We are unabashed, die-hard chocolate lovers, so you might think that we love all chocolate ice cream. Not so. We are, in fact, so picky that it took us some time (and eating lots of chocolate) to create a chocolate ice cream we are happy with.
With your first spoonful, you’ll immediately realize this ice cream is a different beast altogether. This is a deep, rich chocolate ice cream, the most chocolatey chocolate ice cream we’ve ever had, as if you took a dark chocolate candy bar and made ice cream out of it. We use unsweetened 99% cacao Michel Cluizel chocolate and unsweetened cocoa powder, which both deliver an intense chocolate taste. We keep the sugar to a minimum: enough to make the ice cream pleasantly sweet, but not nearly enough to make it cloying.
MAKES ABOUT 1 QUART
SPECIAL EQUIPMENT
Immersion blender
1½ cups heavy cream
1½ cups plus 2 tablespoons whole milk
¾ cup plus 2 tablespoons (175 grams) sugar
½ teaspoon (2 grams) kosher salt
6 large egg yolks
2 ounces (56 grams) unsweetened chocolate discs (99% cacao), preferably Michel Cluizel (see Sources)
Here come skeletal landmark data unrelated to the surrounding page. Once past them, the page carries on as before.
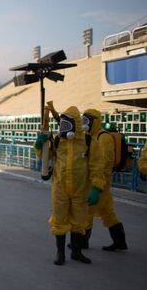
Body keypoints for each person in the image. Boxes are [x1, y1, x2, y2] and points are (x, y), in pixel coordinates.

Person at [35, 106, 104, 266]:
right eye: (62, 126)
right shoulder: (58, 141)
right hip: (60, 188)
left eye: (66, 126)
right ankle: (60, 253)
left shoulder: (88, 142)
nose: (63, 130)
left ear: (76, 125)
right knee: (59, 220)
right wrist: (39, 145)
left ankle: (76, 252)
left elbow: (96, 166)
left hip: (81, 189)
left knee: (79, 221)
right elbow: (44, 156)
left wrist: (96, 187)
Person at [82, 109, 128, 251]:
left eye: (86, 121)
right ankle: (120, 242)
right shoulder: (91, 136)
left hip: (99, 182)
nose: (84, 124)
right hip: (100, 182)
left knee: (87, 212)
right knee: (107, 212)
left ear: (94, 122)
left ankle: (82, 243)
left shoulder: (103, 138)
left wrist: (97, 186)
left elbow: (106, 163)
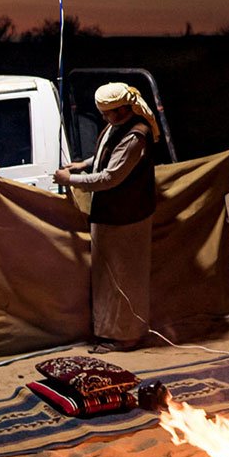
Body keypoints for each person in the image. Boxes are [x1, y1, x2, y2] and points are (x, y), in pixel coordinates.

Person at [54, 82, 160, 353]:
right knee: (109, 278)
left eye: (107, 112)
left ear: (123, 108)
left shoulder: (136, 136)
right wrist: (83, 164)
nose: (103, 117)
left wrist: (72, 179)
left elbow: (110, 177)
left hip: (126, 218)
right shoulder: (118, 126)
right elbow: (105, 157)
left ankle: (127, 336)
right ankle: (112, 332)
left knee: (124, 279)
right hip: (112, 216)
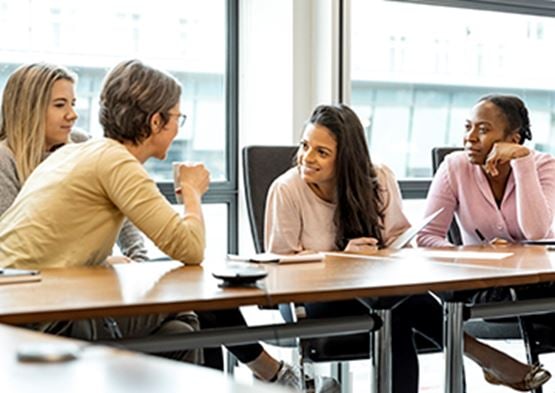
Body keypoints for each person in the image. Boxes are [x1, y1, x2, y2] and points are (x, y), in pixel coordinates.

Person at [0, 60, 335, 393]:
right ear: (155, 121)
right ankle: (272, 376)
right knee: (190, 311)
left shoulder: (78, 153)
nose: (178, 128)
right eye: (177, 118)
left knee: (182, 331)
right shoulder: (113, 161)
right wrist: (191, 191)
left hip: (27, 304)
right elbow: (189, 248)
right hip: (39, 314)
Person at [264, 103, 550, 392]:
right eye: (305, 145)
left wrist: (381, 253)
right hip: (309, 297)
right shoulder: (286, 189)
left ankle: (483, 356)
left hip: (372, 292)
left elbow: (400, 241)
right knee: (394, 306)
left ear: (347, 158)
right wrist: (339, 259)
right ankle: (481, 353)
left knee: (393, 309)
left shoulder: (379, 179)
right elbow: (280, 265)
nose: (306, 158)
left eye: (321, 152)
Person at [416, 94, 553, 390]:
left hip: (540, 285)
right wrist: (473, 254)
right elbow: (426, 237)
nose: (469, 137)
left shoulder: (543, 166)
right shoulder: (455, 167)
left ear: (512, 139)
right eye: (468, 127)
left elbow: (537, 232)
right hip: (487, 289)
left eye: (483, 129)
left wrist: (523, 162)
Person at [0, 62, 147, 263]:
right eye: (60, 105)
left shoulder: (82, 142)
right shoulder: (4, 160)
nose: (73, 114)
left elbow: (121, 208)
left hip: (91, 283)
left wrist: (140, 262)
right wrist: (102, 266)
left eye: (73, 104)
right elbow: (17, 251)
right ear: (29, 108)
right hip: (30, 286)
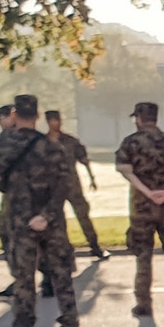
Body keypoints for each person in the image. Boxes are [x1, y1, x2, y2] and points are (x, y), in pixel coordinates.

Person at [0, 93, 81, 327]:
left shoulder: (5, 146)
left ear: (15, 115)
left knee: (24, 280)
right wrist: (47, 215)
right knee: (62, 276)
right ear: (38, 116)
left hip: (20, 221)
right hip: (52, 223)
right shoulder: (52, 146)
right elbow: (65, 184)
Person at [114, 100, 164, 317]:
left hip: (142, 206)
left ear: (138, 118)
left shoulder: (131, 143)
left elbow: (125, 170)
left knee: (143, 256)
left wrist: (147, 191)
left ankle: (143, 302)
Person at [45, 109, 108, 260]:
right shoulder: (43, 142)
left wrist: (92, 178)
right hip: (53, 187)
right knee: (56, 219)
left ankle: (94, 246)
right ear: (48, 122)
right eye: (53, 120)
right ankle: (61, 250)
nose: (56, 123)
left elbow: (84, 159)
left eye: (58, 120)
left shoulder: (70, 141)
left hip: (72, 185)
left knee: (83, 215)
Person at [0, 104, 17, 298]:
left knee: (6, 232)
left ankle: (20, 279)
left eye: (2, 117)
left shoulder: (7, 140)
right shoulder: (37, 138)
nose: (0, 122)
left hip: (13, 198)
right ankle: (48, 277)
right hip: (39, 199)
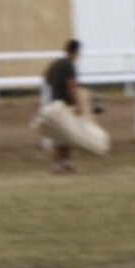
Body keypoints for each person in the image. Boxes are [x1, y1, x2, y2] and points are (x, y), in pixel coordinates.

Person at [43, 39, 82, 174]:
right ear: (75, 52)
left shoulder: (56, 63)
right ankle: (63, 163)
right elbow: (71, 85)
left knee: (59, 136)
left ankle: (61, 164)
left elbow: (46, 76)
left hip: (54, 102)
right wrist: (77, 104)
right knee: (67, 136)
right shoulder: (69, 66)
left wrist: (55, 86)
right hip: (65, 104)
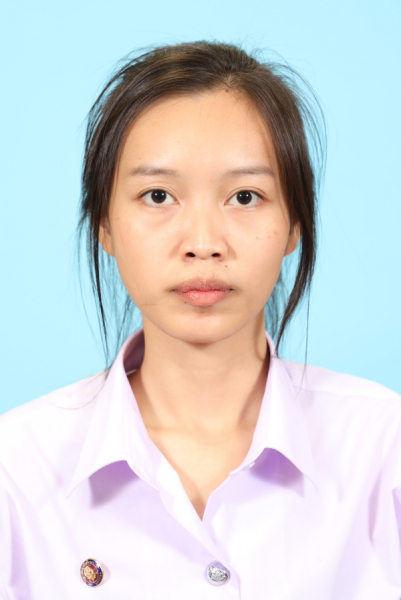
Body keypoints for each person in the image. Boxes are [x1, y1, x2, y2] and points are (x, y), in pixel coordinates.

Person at [0, 41, 400, 600]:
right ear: (104, 225)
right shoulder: (17, 466)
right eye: (158, 195)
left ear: (295, 225)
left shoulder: (383, 447)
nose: (204, 243)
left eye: (245, 196)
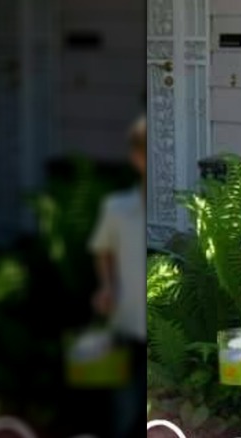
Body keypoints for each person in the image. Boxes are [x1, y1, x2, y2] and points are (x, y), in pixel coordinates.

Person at [89, 114, 147, 438]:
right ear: (136, 158)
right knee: (124, 409)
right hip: (124, 322)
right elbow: (103, 249)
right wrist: (106, 286)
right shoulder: (117, 208)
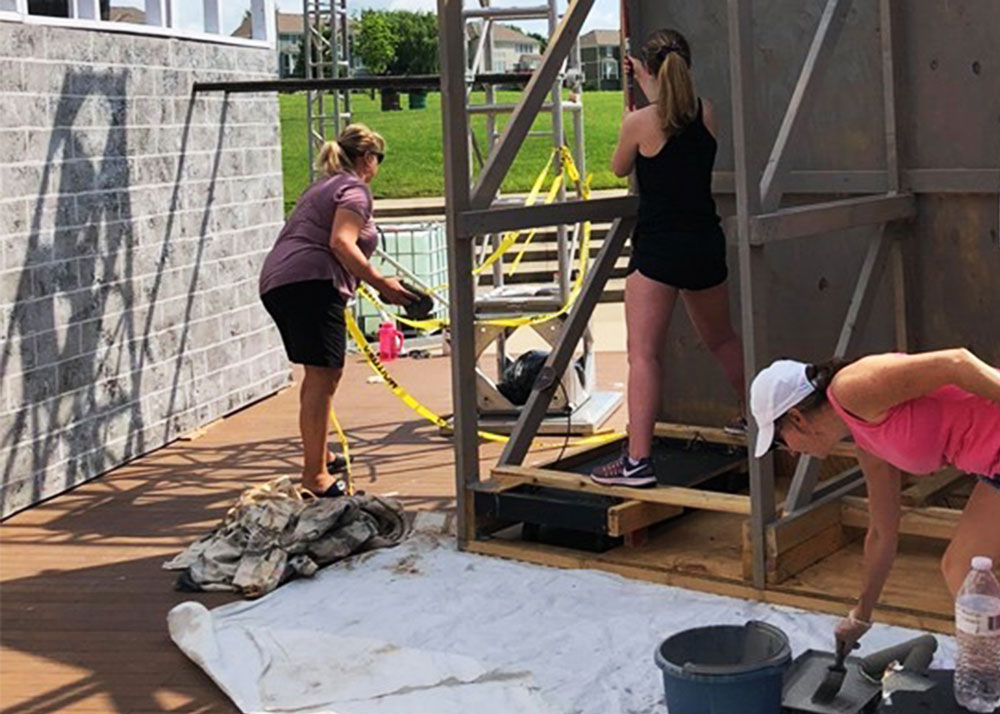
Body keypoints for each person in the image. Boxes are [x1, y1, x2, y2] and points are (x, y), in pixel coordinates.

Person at [749, 350, 1000, 648]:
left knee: (962, 571)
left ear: (796, 418)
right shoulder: (868, 444)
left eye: (780, 440)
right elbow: (882, 534)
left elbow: (955, 363)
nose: (789, 451)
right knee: (961, 569)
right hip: (994, 466)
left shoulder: (851, 389)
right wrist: (861, 615)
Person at [591, 29, 745, 488]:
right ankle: (756, 419)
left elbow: (620, 167)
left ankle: (638, 461)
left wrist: (631, 113)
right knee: (722, 340)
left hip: (659, 249)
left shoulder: (639, 122)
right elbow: (678, 116)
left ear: (650, 70)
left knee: (644, 356)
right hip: (705, 243)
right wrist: (647, 85)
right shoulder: (706, 114)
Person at [259, 124, 414, 497]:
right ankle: (315, 477)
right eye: (380, 158)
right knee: (324, 376)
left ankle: (321, 455)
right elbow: (342, 243)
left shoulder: (323, 186)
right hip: (311, 281)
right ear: (366, 158)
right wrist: (382, 283)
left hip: (281, 282)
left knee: (317, 375)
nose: (379, 166)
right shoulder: (355, 190)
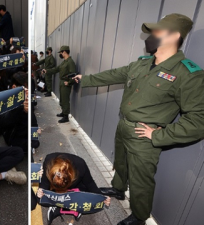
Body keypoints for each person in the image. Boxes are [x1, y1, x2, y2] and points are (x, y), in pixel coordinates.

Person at [73, 14, 204, 225]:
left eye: (157, 31)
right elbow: (116, 74)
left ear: (174, 36)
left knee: (141, 179)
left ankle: (139, 216)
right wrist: (86, 79)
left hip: (145, 137)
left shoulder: (188, 73)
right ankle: (118, 189)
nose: (150, 36)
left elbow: (199, 121)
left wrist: (159, 135)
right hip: (124, 125)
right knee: (121, 163)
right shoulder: (143, 63)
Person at [36, 153, 111, 224]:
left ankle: (63, 206)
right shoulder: (49, 161)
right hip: (55, 188)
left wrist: (102, 198)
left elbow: (90, 184)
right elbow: (44, 185)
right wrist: (40, 193)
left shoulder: (80, 165)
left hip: (76, 187)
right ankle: (60, 207)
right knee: (41, 199)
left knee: (89, 199)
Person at [43, 46, 76, 123]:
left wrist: (69, 82)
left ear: (64, 52)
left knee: (65, 100)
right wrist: (47, 71)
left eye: (61, 52)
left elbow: (73, 74)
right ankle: (63, 112)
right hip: (62, 82)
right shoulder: (64, 62)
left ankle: (66, 116)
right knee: (62, 99)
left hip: (66, 83)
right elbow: (56, 69)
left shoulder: (70, 62)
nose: (60, 54)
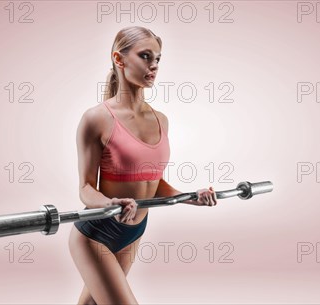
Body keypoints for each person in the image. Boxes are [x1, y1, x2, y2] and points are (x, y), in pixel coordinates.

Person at [68, 26, 218, 305]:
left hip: (133, 230)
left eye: (158, 59)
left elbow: (154, 183)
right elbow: (86, 189)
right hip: (97, 233)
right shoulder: (96, 118)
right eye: (146, 56)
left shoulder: (161, 119)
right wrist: (111, 203)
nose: (154, 65)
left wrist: (190, 198)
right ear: (119, 58)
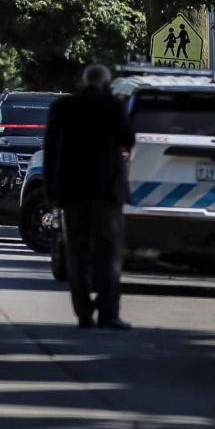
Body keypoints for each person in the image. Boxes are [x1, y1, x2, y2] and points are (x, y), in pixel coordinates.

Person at [44, 64, 135, 330]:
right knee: (109, 255)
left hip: (72, 191)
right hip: (106, 192)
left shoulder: (63, 108)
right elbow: (128, 139)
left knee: (77, 253)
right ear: (106, 83)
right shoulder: (113, 106)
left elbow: (50, 150)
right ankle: (108, 313)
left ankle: (83, 312)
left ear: (84, 81)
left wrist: (52, 191)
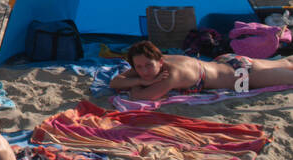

¼ cup (28 grams) unsweetened cocoa powder
1. Pour the cream and milk into a double boiler or a heatproof bowl set over a saucepan of simmering water (the bottom of the bowl should not touch the water). Whisk in ¼ cup (50 grams) of the sugar and the salt and stir until both have dissolved. Warm the mixture until you see steam rising from the top.
2. Meanwhile, prepare an ice bath in a large bowl and set another bowl over it. Set aside.
3. In a medium bowl, with a kitchen towel underneath it to prevent slipping, whisk together the egg yolks with the remaining ½ cup plus 2 tablespoons (125 grams) sugar until uniform. While whisking, add a splash of the hot dairy mixture to the yolks. Continue to add the dairy mixture, whisking it in bit by bit, until you’ve added about half. Add the yolk mixture to the remaining dairy mixture in the double boiler. Set the heat under the double boiler to medium and cook the custard, stirring continuously with a wooden spoon and reducing the heat to medium-low as necessary, until steam begins to rise from the surface and the custard thickens enough to coat the back of the spoon. Hold the spoon horizontally and run your finger through the custard. If the trail left by your finger stays separated, the custard is ready to be cooled. Remove the custard from the heat and stir in the chocolate and cocoa powder until the chocolate has melted completely and, using an immersion blender, buzz the custard until it is uniform.
4. Strain the custard into the bowl sitting over the prepared ice bath and stir for 3 to 5 minutes, or until the custard has cooled. Transfer the custard to a quart-size container, cover, and refrigerate for at least 4 hours or, preferably, overnight. When properly chilled and hydrated, the custard will be thick, like pudding.
5. Pour the chilled custard into an ice cream maker and freeze according to the manufacturer’s instructions. Place the container in which you refrigerated the custard in the freezer so you can use it to store the finished ice cream. Churn the ice cream until the texture resembles “soft serve.” Transfer the ice cream to the chilled storage container and freeze until hardened to your desired consistency. Alternatively, you can serve it immediately—it will be the consistency of gelato. The ice cream will keep, frozen, for up to 7 days.